Recall the SVD decomposition of \(\bX=\bb{U}\bb{D}\bb{V}^T\). Here \(\bb{U}\) and \(\bb{V}\) are \(N\times p\) and \(p\times p\) orthogonal matrices, and \(\bb{D}\) is a \(p\times p\) diagonal matrix. So we have

\[\begin{eqnarray} \beta^{\text{ridge}} &=& (\bX^T\bX + \lambda\bI)^{-1}\bX^T\by\non\\ &=&\left(\bb{V}\bb{D}^2\bb{V}^T + \lambda\bI\right)^{-1}\bb{V}\bb{D}\bb{U}^T\by\non\\ &=&\left(\bb{V}(\bb{D}^2 + \lambda\bI\right)\bb{V}^T)^{-1}\bb{V}\bb{D}\bb{U}^T\by\non\\ &=&\bb{V}^T(\bb{D}^2 + \lambda\bI)^{-1}\bb{D}\bb{U}^T\by.\non \end{eqnarray}\]

Therefore,

\[\begin{eqnarray} \|\beta^{\text{ridge}}\|_2^2 &=& \by^T\bb{U}\bb{D}(\bb{D}^2+\lambda\bI)^{-1}(\bb{D}^2+\lambda\bI)^{-1}\bb{D}\bb{U}^T\by\non\\ &=&(\bb{U}^T\by)^T[\bb{D}(\bb{D}^2+\lambda\bI)^{-2}\bb{D}](\bb{U}^T\by)\non\\ &=&\sum_{j=1}^p\frac{d_j^2(\bb{U}^T\by)_j^2}{(d_j^2 + \lambda)^2}.\non \end{eqnarray}\]
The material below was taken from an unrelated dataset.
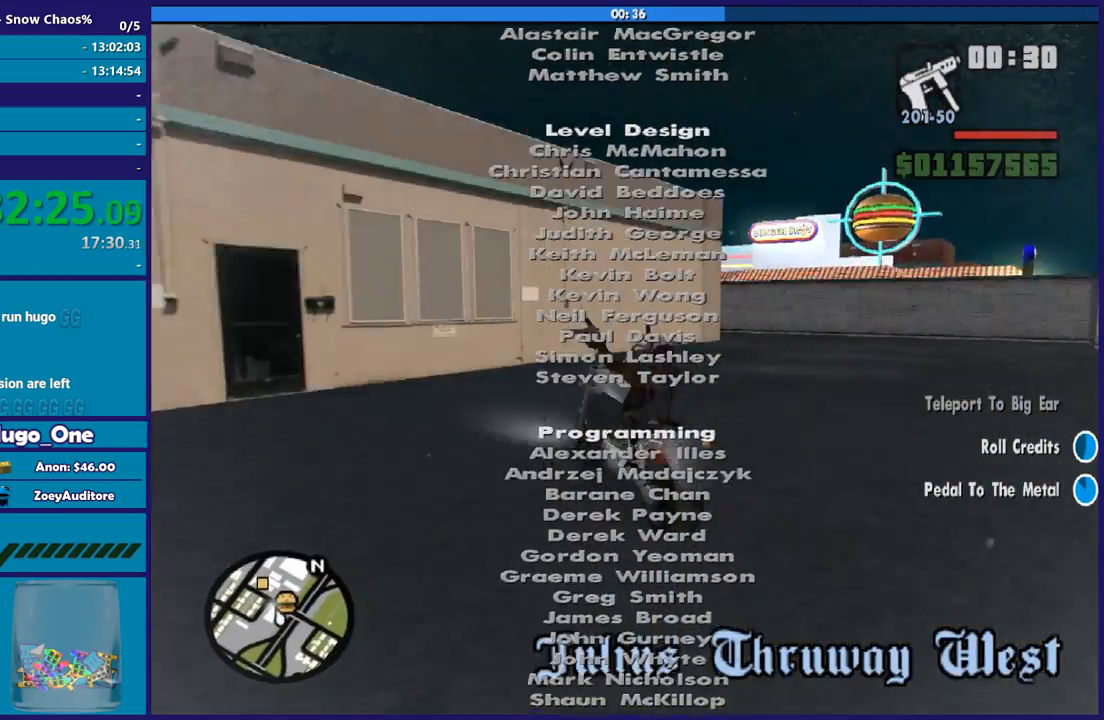
{"buttons": [], "left_stick": "center", "right_stick": "center", "button_events": []}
where \(\bb{D}(\bb{D}^2+\lambda\bI)^{-2}\bb{D}\) represents a diagonal matrix with elements \(\frac{d_j^2}{(d_j^2 + \lambda)^2}\). Therefore we see that \(\|\hat\beta^{\text{ridge}}\|\) increases as its tuning parameter \(\lambda\ra 0\).

For Lasso, there is no explicit solution as Ridge, however, we can start with the orthogonal case, where the formula is given in Ex. 3.16. It's easy to see that \(\|\hat\beta^{\text{lasso}}\|_1\) increases as \(\lambda\ra 0\). For the general case, recall the dual form of Lasso defined in (3.51) and (3.52) in the text. It's easy to see that \(t\) in (3.51) and \(\lambda\) in (3.52) have an inverse relationship, therefore, as \(\lambda\ra 0\), \(t\) increases and so does the norm of optimal solutions (see Figure 3.11 for an intuitive illustration in \(\mathbb{R}^2\)).